**PROBLEM REQUIREMENTS**
Retype every line of the material below without alteration, omitting the pictures from your reply.

Images of data visualizations
● ● ● ● ● ● ●

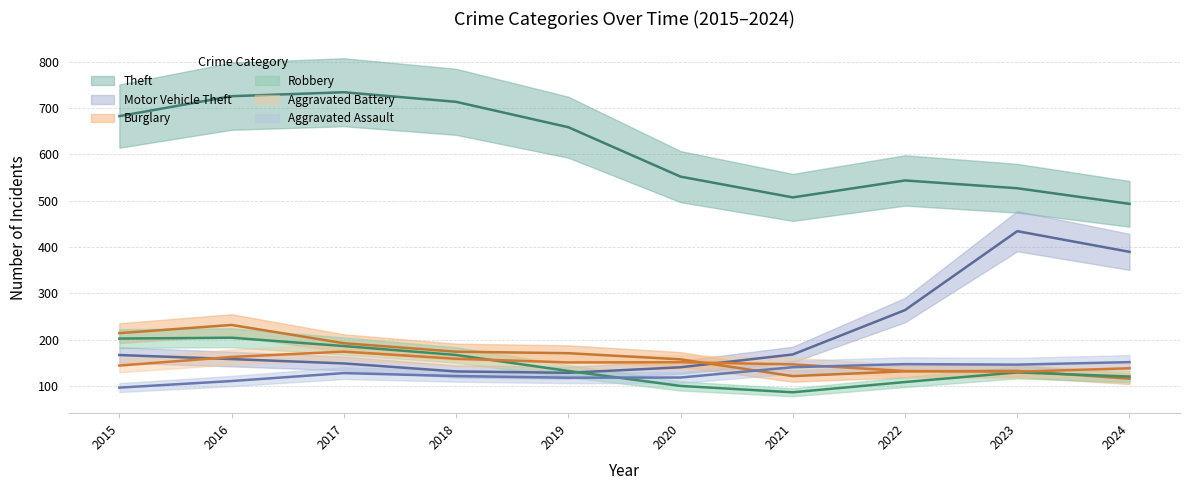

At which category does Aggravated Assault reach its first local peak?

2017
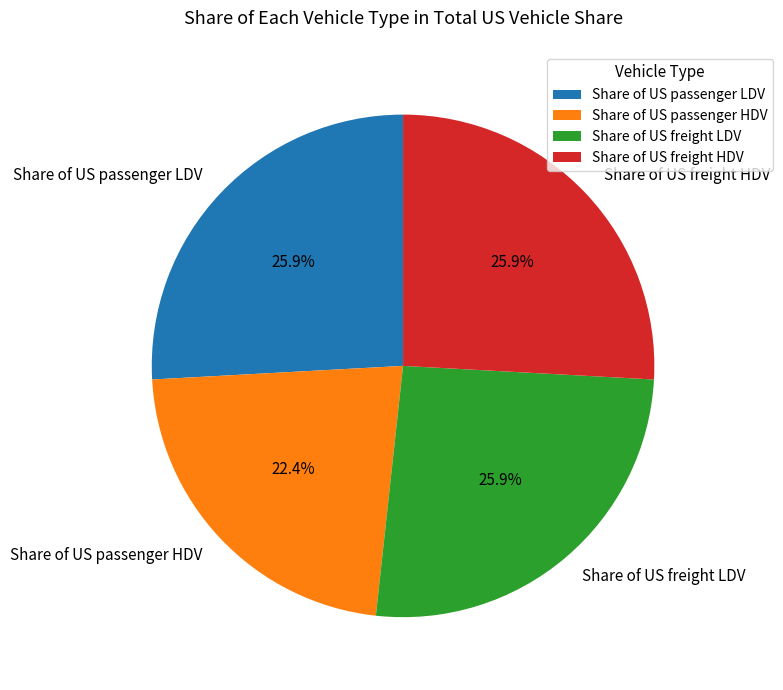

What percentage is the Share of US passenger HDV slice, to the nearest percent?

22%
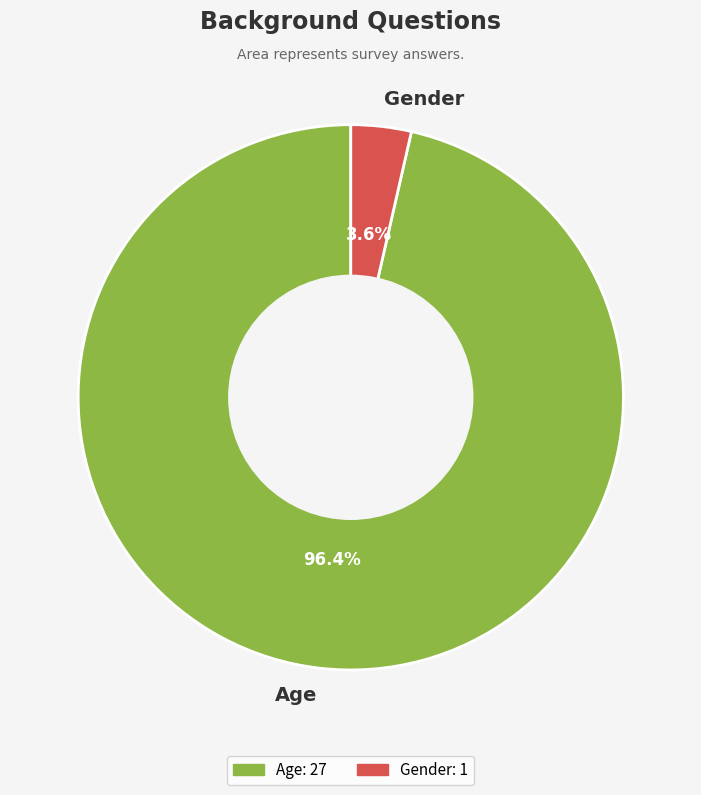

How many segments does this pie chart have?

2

● ● ● ● ● ● ●

**RESULT OF THE EXERCISE**
At which category does Aggravated Assault reach its first local peak?

2017

What percentage is the Share of US passenger HDV slice, to the nearest percent?

22%

How many segments does this pie chart have?

2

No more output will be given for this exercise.